Apparently, on May 12, 2000, the Oklahoma Turnpike Authority had not changed the speed limit for the area in question, in accordance with the applicable procedures under Oklahoma law.(3) Accordingly, despite the fact that the posted speed limit was 45 miles per hour, the legal maximum speed was 75 miles per hour.(4) Officer Hise was not aware of the fact that the posted speed limit, 45 miles per hour, did not accurately reflect the legal speed limit as established by the Oklahoma Turnpike Authority.(5)
Trooper Hise requested that Blackburn accompany him to his squad car. During his initial contact with Blackburn, Trooper Hise observed the following: "[Blackburn] was uptight. He wasn't making a lot of eye contact with me. His belly was quivering. His carotid artery in his neck was extremely fast, his pulse, his heart rate was -- was up." On cross-examination, Trooper Hise stated all of these factors boiled down to "nervousness." Trooper Hise informed Blackburn that he was going to issue a "courtesy warning," but Blackburn's nervousness persisted. Trooper Hise also noticed that Blackburn was at times "unresponsive."(6)
While filling out the citation form, Trooper Hise asked Blackburn a number of questions, including his starting point, destination, and whether he owned the vehicle.(7) On cross examination, defense counsel asked Trooper Hise whether these questions were "necessary to finish and to do the purpose of filling out that particular warning"? Trooper Hise responded, "I would say no, sir."
After Blackburn signed the warning, he exited Trooper Hise's squad car and headed back towards the truck. By this time, Trooper Hise's partner, Trooper Buddy Lambert, had arrived at the scene.(8) Trooper Hise told him to "slow down" and "be careful on his trip" and that he was "free to go." Before Blackburn opened the driver-side door, however, Trooper Hise asked "if he had a minute . . . [to] visit with him." At the time of this request, Trooper Hise was standing at the rear of the truck, approximately nine feet from Blackburn, while Trooper Lambert was standing between the squad car and the truck. Blackburn responded, "Sure."(9)

» **Directives**
A. According to the account of the traffic stop, what was the legal maximum speed in the area where the posted limit was 45 miles per hour?
B. Summarize the account of the traffic stop in two sentences.
C. Pick up the account of the traffic stop after its last sentence and continue it.

» **Dataset excerpt**

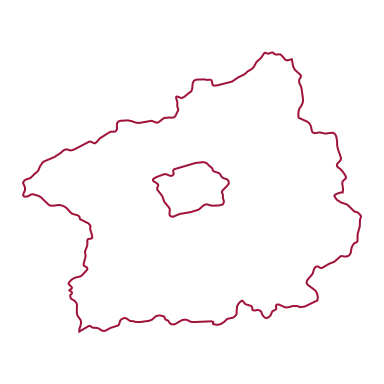 an SVG outline of Středočeský
{"feature_id": "CZE-1596", "entity_name": "Středočeský", "entity_type": "Region", "adm_level": 1, "iso_a3": "CZE", "parent_name": "Czechia", "parent_adm1": "", "projection": "mercator", "projection_center": [14.499, 50.046], "detail": "fine", "context": "isolated", "style": "outline", "palette": "rose", "viewbox_px": 384, "rotation_deg": 0, "n_neighbors": 0, "source": "natural_earth", "source_scale": "10m", "svg_char_len": 5940}
<svg xmlns="http://www.w3.org/2000/svg" viewBox="0 0 384 384"><path d="M357.6,235.5L357.5,240.2L357.3,241.5L356.7,242.2L354.5,243.1L352.7,245.3L351.6,247.7L350.7,252.8L350.3,253.8L349.7,254.7L348.8,255.6L347.4,256.3L345.3,256.6L341.2,256.0L340.2,256.6L334.4,261.7L328.9,263.9L322.3,267.8L320.9,268.0L320.1,267.8L318.1,266.5L317.2,266.4L315.9,266.8L314.5,268.2L314.0,269.1L312.8,273.3L311.5,275.2L307.8,279.4L307.0,280.8L306.6,282.6L306.8,283.6L307.6,284.7L314.8,290.1L315.8,291.1L316.6,292.5L317.4,294.7L317.8,297.4L317.4,300.4L304.8,306.5L300.2,307.2L297.6,306.1L292.9,306.0L289.1,307.1L286.9,307.4L285.1,307.3L278.8,304.5L276.7,304.6L276.0,305.5L275.9,306.2L276.4,308.2L276.2,308.9L275.8,309.5L272.7,311.1L272.2,311.6L271.7,312.5L271.0,314.5L270.3,315.7L268.4,317.4L266.1,318.1L264.6,317.4L263.0,315.8L262.4,314.8L261.0,311.3L259.9,310.6L258.0,309.9L254.9,310.5L253.2,310.3L252.4,309.8L252.2,307.5L251.7,306.6L250.8,305.8L246.0,304.4L245.2,303.9L242.6,300.8L242.0,300.7L241.3,301.0L239.3,302.7L238.1,304.3L237.1,306.3L236.9,307.8L236.5,314.3L235.4,315.8L233.2,317.6L228.0,318.7L226.9,319.2L224.5,321.7L220.7,324.1L218.9,324.6L217.2,324.8L213.4,324.2L213.1,323.9L213.0,323.3L213.2,321.9L211.3,321.3L193.4,322.1L190.4,321.7L187.7,320.2L185.6,319.6L182.2,320.0L174.7,324.3L171.8,324.4L170.6,323.8L169.9,323.2L168.1,320.7L167.5,320.3L165.7,319.7L165.0,318.7L164.4,317.1L163.9,316.5L161.1,315.6L158.5,315.5L155.9,316.2L152.3,319.5L149.1,320.8L139.7,322.1L135.4,321.9L133.4,321.2L130.4,321.0L129.4,320.6L127.4,319.1L125.8,318.2L124.6,318.0L123.4,318.3L121.6,319.2L120.6,320.1L119.8,321.8L119.0,324.6L118.0,325.5L110.3,328.0L105.3,330.8L103.6,330.9L102.3,330.8L98.5,328.4L96.5,327.9L93.1,327.7L92.2,327.4L90.3,326.1L89.6,325.9L88.7,326.1L79.3,331.5L79.3,329.3L80.5,325.6L81.0,323.2L81.0,321.7L80.6,320.0L78.0,316.4L77.4,315.3L77.0,313.8L76.8,311.2L77.0,305.1L76.7,303.7L76.0,302.5L74.6,300.8L71.2,298.8L70.6,297.9L70.2,296.0L70.3,295.1L71.7,293.7L72.0,293.0L71.9,292.4L71.5,291.8L69.4,290.5L69.4,290.2L71.7,288.6L71.9,287.9L71.7,287.0L69.3,284.8L68.6,283.7L69.0,282.6L69.9,281.4L71.8,279.5L73.6,278.4L75.7,277.5L80.4,276.4L81.6,275.7L86.8,270.1L87.4,269.0L87.3,268.2L86.9,267.4L83.8,265.7L83.6,265.1L83.7,263.6L85.5,256.8L85.6,255.6L85.1,253.0L85.0,251.5L87.2,245.7L87.4,243.6L87.3,240.4L88.0,239.2L90.9,238.6L92.0,238.1L92.2,237.6L92.2,237.0L92.1,235.7L90.2,229.1L90.3,227.0L90.5,226.1L89.8,224.9L88.4,223.4L80.0,219.1L79.5,217.0L78.8,216.1L77.8,215.4L72.4,213.8L71.5,213.3L70.4,212.3L66.2,207.7L63.1,205.9L60.0,205.1L58.4,205.0L52.7,205.8L49.8,205.4L48.4,204.5L40.6,197.0L37.8,195.6L35.2,195.0L33.0,194.2L31.3,194.4L28.0,196.2L26.3,196.7L24.6,196.6L23.8,196.3L23.2,195.5L23.2,194.4L25.0,190.1L25.0,188.7L25.0,187.6L23.0,182.6L24.7,180.2L26.7,179.2L29.2,178.5L30.8,177.7L35.0,173.5L36.8,172.2L38.4,170.3L39.9,166.6L42.1,163.2L43.0,162.1L44.8,161.1L54.3,157.1L61.1,152.6L62.6,151.1L64.4,149.9L65.7,149.4L67.5,149.5L70.2,150.4L71.0,150.4L73.8,149.7L89.1,141.7L90.5,141.5L94.1,143.3L95.2,143.2L97.0,141.7L99.9,138.3L109.4,132.3L110.9,131.7L114.5,131.7L115.7,131.2L116.7,129.7L117.0,128.8L116.9,125.3L117.0,123.9L117.4,122.8L118.1,121.7L119.3,121.1L121.3,120.7L128.0,120.4L131.9,121.2L135.7,122.6L138.9,123.0L151.6,120.8L156.9,122.8L158.9,122.0L163.7,118.2L164.9,117.9L169.5,117.5L172.3,117.7L173.6,117.4L174.8,116.7L176.1,114.8L177.0,112.5L178.0,110.7L178.2,110.1L178.2,109.2L177.2,105.7L177.4,103.2L177.3,102.2L176.1,98.0L176.2,97.0L176.8,96.5L178.1,96.8L180.2,97.7L181.9,98.0L184.3,96.8L189.0,92.9L191.3,91.4L192.3,88.3L192.5,84.7L192.9,82.7L194.0,80.8L195.1,80.1L196.9,79.6L204.0,79.4L207.1,79.9L209.5,79.7L210.7,79.9L211.4,80.2L211.7,80.9L212.0,81.6L212.3,83.8L212.9,85.1L213.3,85.4L214.7,85.6L217.5,85.3L232.0,81.6L238.5,77.2L244.4,74.4L247.7,71.4L251.6,69.1L252.9,67.9L254.1,66.5L256.4,62.1L257.5,61.0L260.8,58.2L264.2,53.2L264.9,52.8L265.9,52.9L267.4,53.6L268.8,53.6L271.8,52.5L272.9,52.6L274.4,53.9L275.8,54.6L279.6,54.3L280.4,54.5L281.3,55.1L285.3,59.7L286.5,60.1L287.6,60.4L291.8,59.2L293.2,66.7L294.9,69.8L300.6,75.0L300.9,75.9L300.9,76.9L299.7,78.7L299.2,80.0L299.1,82.0L299.5,83.5L300.6,85.5L301.4,87.8L302.9,98.0L303.0,100.4L302.8,102.5L302.2,103.9L300.9,106.5L299.5,108.4L298.5,111.6L298.3,115.3L298.5,117.0L298.9,117.9L307.3,121.7L309.3,123.3L310.6,125.6L311.2,127.5L311.7,130.4L312.2,131.8L313.1,132.7L315.2,133.2L319.3,132.4L320.8,132.6L325.2,133.6L331.7,132.8L332.9,132.8L334.0,133.3L335.3,134.5L336.0,136.0L336.5,137.4L337.1,141.7L337.1,145.1L337.5,147.2L338.2,149.9L340.7,157.0L341.0,158.4L340.5,160.1L339.8,161.1L337.2,163.8L337.0,164.6L336.9,165.9L337.8,167.2L340.3,169.0L343.1,172.1L345.2,175.3L345.9,176.9L346.0,177.9L345.5,178.6L342.8,181.2L342.5,181.9L342.3,182.7L342.3,184.1L343.1,189.0L342.7,192.5L341.3,192.4L338.0,193.3L335.1,194.7L334.3,195.9L336.1,198.9L337.3,200.1L341.1,202.5L346.5,204.3L347.7,205.0L353.5,210.7L354.8,211.6L356.9,212.2L358.1,212.8L359.2,213.8L360.7,215.6L361.0,216.8L360.0,219.7L359.8,225.8L359.6,227.1L357.8,233.5L357.6,235.5ZM213.3,205.7L219.1,205.4L222.7,204.5L223.7,202.7L223.9,201.5L223.8,200.9L222.8,197.8L223.0,195.6L222.9,194.8L221.8,192.1L221.8,191.7L222.5,190.5L227.0,186.0L228.3,184.3L228.7,183.3L228.8,182.5L228.5,181.3L227.9,180.1L226.9,179.3L223.6,178.2L222.5,177.6L221.3,176.3L219.7,173.7L219.1,173.2L213.5,171.2L212.8,170.2L212.3,168.6L211.6,167.6L209.6,166.2L207.0,163.5L206.2,162.9L203.4,162.1L195.5,163.0L174.3,169.2L173.7,169.7L173.3,170.4L173.2,171.2L173.6,173.8L173.4,174.5L172.8,175.2L171.9,175.7L170.9,175.9L170.1,175.8L166.1,174.2L164.2,174.2L156.6,177.0L153.6,178.7L153.0,179.5L152.9,180.3L153.7,181.3L156.6,183.1L158.0,184.4L158.2,184.9L158.2,185.5L157.1,188.3L157.3,189.6L162.2,196.0L162.9,197.6L163.8,200.6L164.5,202.1L169.2,207.8L169.8,209.6L169.5,213.8L169.7,215.3L170.6,216.2L172.9,216.8L179.6,214.0L191.2,212.0L198.4,209.7L199.4,209.1L201.7,206.9L204.3,204.9L205.9,204.5L207.4,204.4L210.5,205.4L213.3,205.7Z" fill="none" stroke="#9f1239" stroke-width="2"/></svg>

» **Responses**
A. 75 miles per hour.

B. Although the posted speed limit was 45 miles per hour, the legal maximum was 75 miles per hour because the Oklahoma Turnpike Authority had not changed the limit under the applicable procedures, which Trooper Hise did not know. Hise observed that Blackburn was nervous and asked him questions he later conceded were not necessary for the warning, and after telling Blackburn he was free to go, Hise asked if he had a minute to visit, to which Blackburn said "Sure."

C.
Trooper Hise first asked Blackburn why he was so nervous. Trooper Hise then asked whether there was "anything illegal in the truck," to which Blackburn responded, "Not that I know of." At this point, Trooper Hise requested Blackburn's permission to search the truck. Blackburn responded, "Go ahead." This occurred approximately fifteen minutes after the initial stop.
Trooper Hise first searched the cab area of the truck. He then proceeded to the back of the truck, but he realized that he could not access the "camper shell." Trooper Hise asked Blackburn for the key to the camper shell, and Blackburn told him that "there was no key." According to Trooper Hise's testimony, "then I walked back to the rear of [the truck] and I grabbed the tailgate handle and down the tailgate came." After the tailgate opened, Trooper Hise observed a baby's mattress and perceived the odor of raw marijuana.(10) Trooper Hise then advised Blackburn that he was under arrest and advised him of his Miranda rights. Government authorities later determined that the truck contained over 1,000 pounds of marijuana.
On July 25, 2002, Blackburn conditionally pled guilty to one count of possession of marijuana with intent to distribute, in violation of 21 U.S.C. § 841(a)(1), reserving his right to appeal the district court's denial of his motion to suppress. This appeal followed.
We review the district court's denial of a motion to suppress for clear error. United States v. Soto, 988 F.2d 1548, 1551 (10th Cir. 1993) (citations omitted). In conducting our review, we consider the evidence in the light most favorable to the district court's ruling. Id. (citations omitted). We review de novo, however, the ultimate determination of reasonableness under the Fourth Amendment. Id. (citations omitted).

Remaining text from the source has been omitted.